**THE TASK**. Revise the items below by changing "Reading left to right" to "Going from left to right" wherever it occurs, and leave everything else as it is.

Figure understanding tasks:
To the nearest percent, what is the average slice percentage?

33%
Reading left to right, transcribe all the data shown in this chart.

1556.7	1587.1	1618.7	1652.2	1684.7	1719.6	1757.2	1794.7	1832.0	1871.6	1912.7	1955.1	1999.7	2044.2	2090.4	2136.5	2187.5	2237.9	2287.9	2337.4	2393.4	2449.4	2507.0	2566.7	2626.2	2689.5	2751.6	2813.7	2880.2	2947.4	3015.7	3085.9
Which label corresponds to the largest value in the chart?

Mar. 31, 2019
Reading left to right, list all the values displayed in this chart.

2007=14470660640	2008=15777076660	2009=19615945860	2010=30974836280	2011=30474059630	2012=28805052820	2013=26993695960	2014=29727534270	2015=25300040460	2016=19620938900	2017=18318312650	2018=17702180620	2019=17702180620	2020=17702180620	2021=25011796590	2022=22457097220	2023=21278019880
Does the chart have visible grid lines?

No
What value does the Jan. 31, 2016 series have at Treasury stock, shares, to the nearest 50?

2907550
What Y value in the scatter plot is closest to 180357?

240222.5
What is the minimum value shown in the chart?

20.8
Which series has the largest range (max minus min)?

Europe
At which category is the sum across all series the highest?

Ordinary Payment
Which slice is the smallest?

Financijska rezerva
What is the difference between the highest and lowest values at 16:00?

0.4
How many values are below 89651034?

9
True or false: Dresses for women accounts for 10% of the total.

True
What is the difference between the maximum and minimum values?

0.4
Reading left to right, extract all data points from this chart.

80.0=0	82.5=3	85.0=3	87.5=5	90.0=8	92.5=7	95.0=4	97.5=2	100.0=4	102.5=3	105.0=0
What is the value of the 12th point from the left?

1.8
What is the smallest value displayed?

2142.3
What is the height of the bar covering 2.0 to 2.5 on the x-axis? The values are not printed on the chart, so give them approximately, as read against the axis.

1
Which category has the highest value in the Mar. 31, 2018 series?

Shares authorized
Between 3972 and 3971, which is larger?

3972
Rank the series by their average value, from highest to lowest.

**FINISHED EXERCISE**.
To the nearest percent, what is the average slice percentage?

33%
Going from left to right, transcribe all the data shown in this chart.

1556.7	1587.1	1618.7	1652.2	1684.7	1719.6	1757.2	1794.7	1832.0	1871.6	1912.7	1955.1	1999.7	2044.2	2090.4	2136.5	2187.5	2237.9	2287.9	2337.4	2393.4	2449.4	2507.0	2566.7	2626.2	2689.5	2751.6	2813.7	2880.2	2947.4	3015.7	3085.9
Which label corresponds to the largest value in the chart?

Mar. 31, 2019
Going from left to right, list all the values displayed in this chart.

2007=14470660640	2008=15777076660	2009=19615945860	2010=30974836280	2011=30474059630	2012=28805052820	2013=26993695960	2014=29727534270	2015=25300040460	2016=19620938900	2017=18318312650	2018=17702180620	2019=17702180620	2020=17702180620	2021=25011796590	2022=22457097220	2023=21278019880
Does the chart have visible grid lines?

No
What value does the Jan. 31, 2016 series have at Treasury stock, shares, to the nearest 50?

2907550
What Y value in the scatter plot is closest to 180357?

240222.5
What is the minimum value shown in the chart?

20.8
Which series has the largest range (max minus min)?

Europe
At which category is the sum across all series the highest?

Ordinary Payment
Which slice is the smallest?

Financijska rezerva
What is the difference between the highest and lowest values at 16:00?

0.4
How many values are below 89651034?

9
True or false: Dresses for women accounts for 10% of the total.

True
What is the difference between the maximum and minimum values?

0.4
Going from left to right, extract all data points from this chart.

80.0=0	82.5=3	85.0=3	87.5=5	90.0=8	92.5=7	95.0=4	97.5=2	100.0=4	102.5=3	105.0=0
What is the value of the 12th point from the left?

1.8
What is the smallest value displayed?

2142.3
What is the height of the bar covering 2.0 to 2.5 on the x-axis? The values are not printed on the chart, so give them approximately, as read against the axis.

1
Which category has the highest value in the Mar. 31, 2018 series?

Shares authorized
Between 3972 and 3971, which is larger?

3972
Rank the series by their average value, from highest to lowest.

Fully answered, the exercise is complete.